There is strong evidence to suggest that symptoms of anxiety and depression can be treated using a variety of interventions in children with (Beebe et al. 2010) and without chronic physical illness (Settipani and Kendall 2013; Sportel et al. 2013). Among CwCPI, modalities that aim to increase capacity and improve self-management capabilities can reduce symptoms of anxiety (Chiang et al. 2009; Vazquez and Buceta 1993). Additionally, there has been a call for family-focused interventions that will enable families to draw on supportive resources to help them adapt to having a CwCPI (Svavarsdottir and Rayens 2005). Preliminary evidence suggests that structured behavioral group training to reduce parental stress and improve parenting skills is associated with an improvement in symptoms of anxiety among children with diabetes (Sassmann et al. 2012).

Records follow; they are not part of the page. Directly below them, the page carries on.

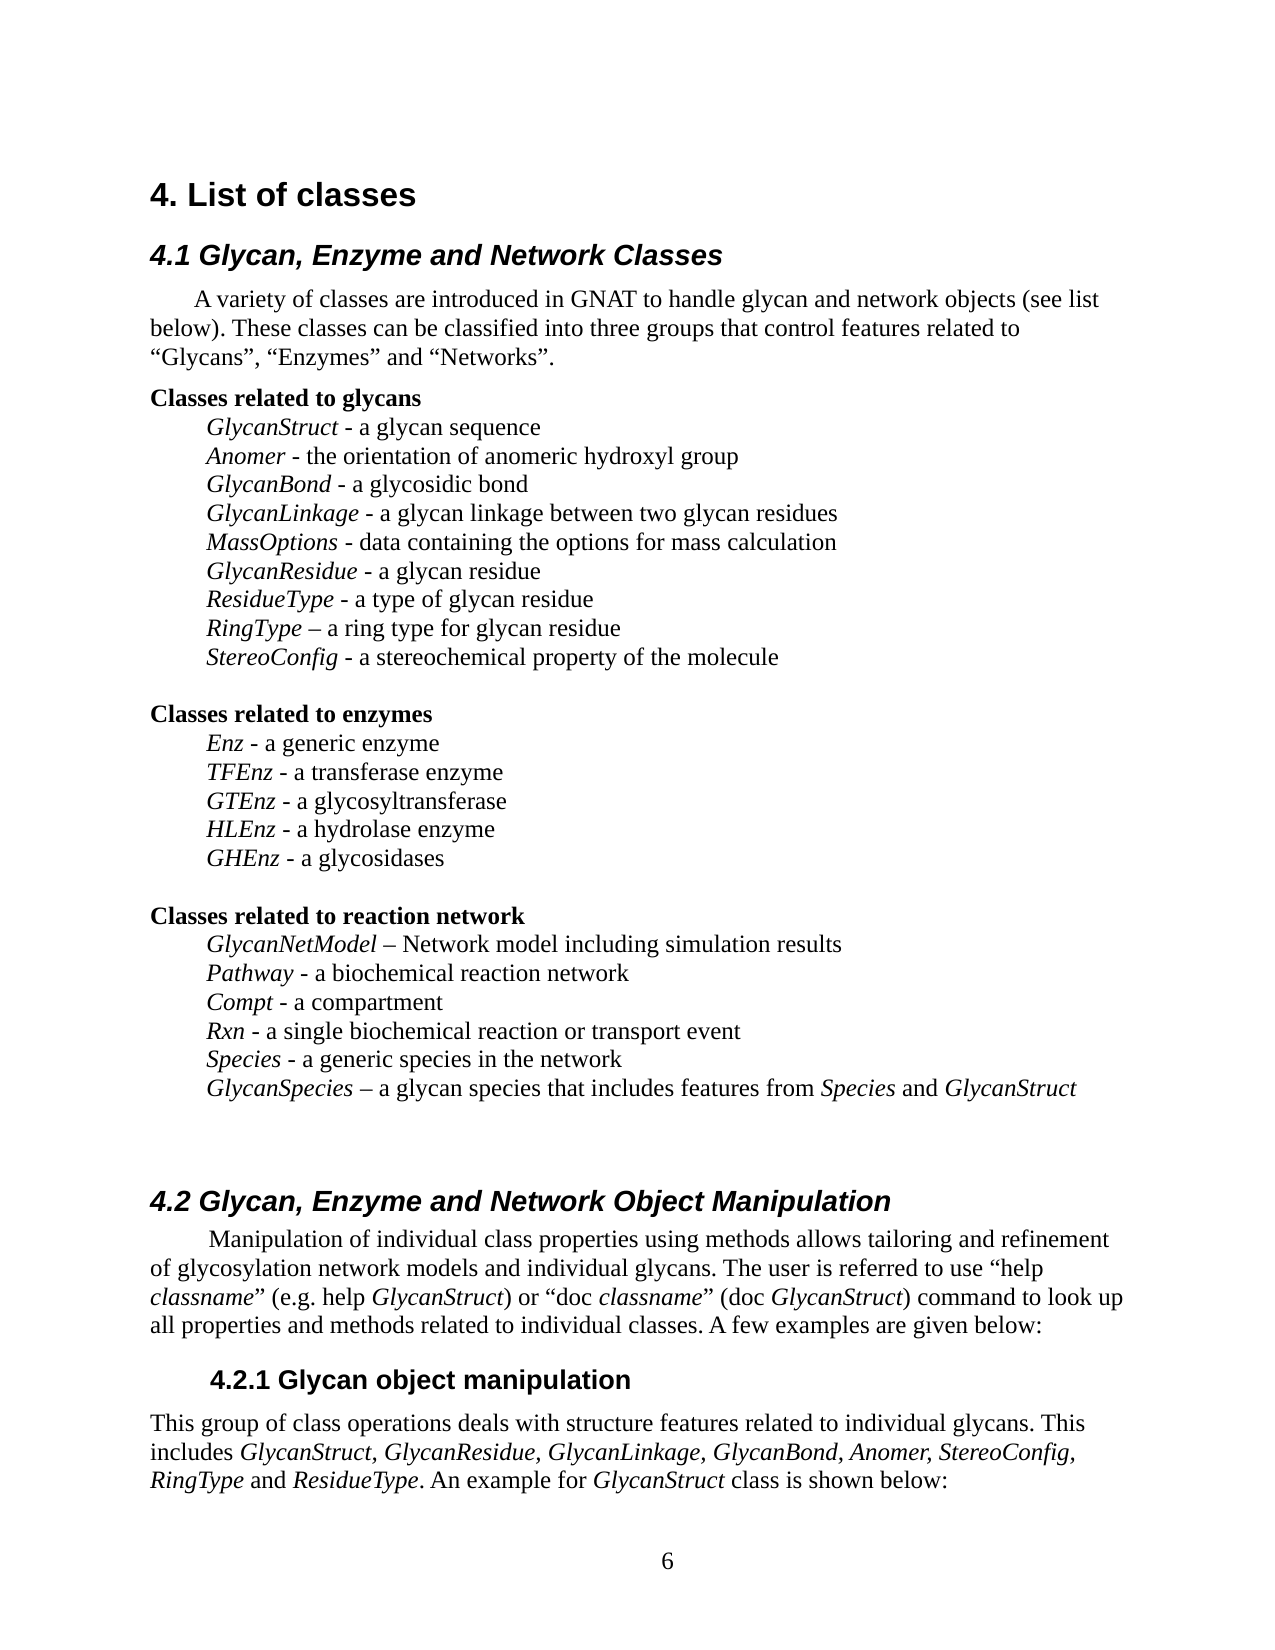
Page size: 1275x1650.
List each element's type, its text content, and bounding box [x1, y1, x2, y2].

subtitle 4.2.1 Glycan object manipulation [165, 1364, 1125, 1396]
text Species - a generic species in the network [150, 1044, 1125, 1073]
text ResidueType - a type of glycan residue [150, 584, 1125, 613]
text GlycanResidue - a glycan residue [150, 556, 1125, 584]
text Classes related to glycans [150, 383, 1125, 412]
text GlycanNetModel – Network model including simulation results [150, 929, 1125, 958]
text Compt - a compartment [150, 987, 1125, 1016]
subtitle 4. List of classes [150, 175, 1125, 213]
text StereoConfig - a stereochemical property of the molecule [150, 642, 1125, 671]
text RingType – a ring type for glycan residue [150, 613, 1125, 642]
list A variety of classes are introduced in GNAT to handle glycan and network objects (see list below). These classes can be classified into three groups that control features related to “Glycans”, “Enzymes” and “Networks”. [150, 284, 1125, 371]
text Enz - a generic enzyme [150, 728, 1125, 757]
text Pathway - a biochemical reaction network [150, 958, 1125, 987]
subtitle 4.1 Glycan, Enzyme and Network Classes [150, 238, 1125, 272]
text GTEnz - a glycosyltransferase [150, 786, 1125, 814]
text GlycanSpecies – a glycan species that includes features from Species and GlycanStruct [150, 1073, 1125, 1102]
subtitle 4.2 Glycan, Enzyme and Network Object Manipulation [150, 1184, 1125, 1218]
text Manipulation of individual class properties using methods allows tailoring and refinement of glycosylation network models and individual glycans. The user is referred to use “help classname” (e.g. help GlycanStruct) or “doc classname” (doc GlycanStruct) command to look up all properties and methods related to individual classes. A few examples are given below: [150, 1224, 1125, 1339]
text Anomer - the orientation of anomeric hydroxyl group [150, 441, 1125, 469]
text GlycanLinkage - a glycan linkage between two glycan residues [150, 498, 1125, 527]
text TFEnz - a transferase enzyme [150, 757, 1125, 786]
text Classes related to reaction network [150, 901, 1125, 929]
list This group of class operations deals with structure features related to individual glycans. This includes GlycanStruct, GlycanResidue, GlycanLinkage, GlycanBond, Anomer, StereoConfig, RingType and ResidueType. An example for GlycanStruct class is shown below: [150, 1408, 1125, 1494]
text GlycanBond - a glycosidic bond [150, 469, 1125, 498]
text MassOptions - data containing the options for mass calculation [150, 527, 1125, 556]
text Rxn - a single biochemical reaction or transport event [150, 1016, 1125, 1044]
text HLEnz - a hydrolase enzyme [150, 814, 1125, 843]
text Classes related to enzymes [150, 699, 1125, 728]
text GHEnz - a glycosidases [150, 843, 1125, 872]
text GlycanStruct - a glycan sequence [150, 412, 1125, 441]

This study has several limitations. First, the sample represents a narrow age range and the differential attrition among participants may limit the generalizability of the findings. Second, the study relied on brief measures of self-esteem and anxiety and depression; however, our measure of self-esteem is reliable and invariant in children aged 10–19 years (Ferro and Boyle 2013a; Ferro and Boyle 2013b) and the measure of symptoms of child anxiety and depression is psychometrically sound (Boyle et al. 1993). Third, while evidence suggests the direction of effects stem from mother and family to child (Elgar et al. 2003; Lim et al. 2011), alternate models depicting reciprocal effects between child behavior and family processes are possible (Gartstein and Sheeber 2004; Trautwein et al. 2006) and warrant investigation. Sensitivity analyses assessing various alternate models with the current dataset demonstrated considerably worse model fit compared to the model presented (data not shown). Fourth, the association between child self-esteem and symptoms of anxiety and depression may have been enhanced by overlapping method variance. Fifth, pooling chronic physical illnesses may have tempered effect sizes. While Stein and Silver have shown that a non-categorical approach to studying childhood chronic physical illness is valid (Stein and Silver 1999), low counts for some conditions prevented formal tests of between-group differences. For example, effects may be larger for children with epilepsy because it is a neurological illness manifested physically through unpredictable seizures (Hoare and Mann 1994). However, recent meta-analyses have shown relatively little heterogeneity in problem behavior across conditions (Ferro and Boyle 2013c; Pinquart and Shen 2011b). Finally, the measure of chronic physical illness is non-specific for the relatively large proportion of adolescents in the “any other long-term condition” category.

Conclusion

Children with chronic physical illness are at-risk for elevated symptoms of anxiety and depression. The effects of childhood chronic physical illness on symptoms of anxiety and depression were mediated by symptoms of maternal depression, family dysfunction, and child self-esteem. Consistent with the stress-generation model, this study supports the use of family-centered care approaches for CwCPI, with particular emphasis on child self-esteem as antecedent to more serious psychopathology. Future research is needed to examine these mediational pathways in high-risk clinical populations, as well as investigate protective factors and their mechanisms leading to child resilience against symptoms of anxiety and depression. Further research is also needed to determine the extent to which symptoms of anxiety are normative or even adaptive for CwCPI. An important contribution to child and adolescent psychology would be intervention studies that target child self-esteem and family processes to determine whether the negative influences of chronic physical illness, low self-esteem, maternal depressive symptoms, and family dysfunction on symptoms of anxiety and depression in children can be minimized.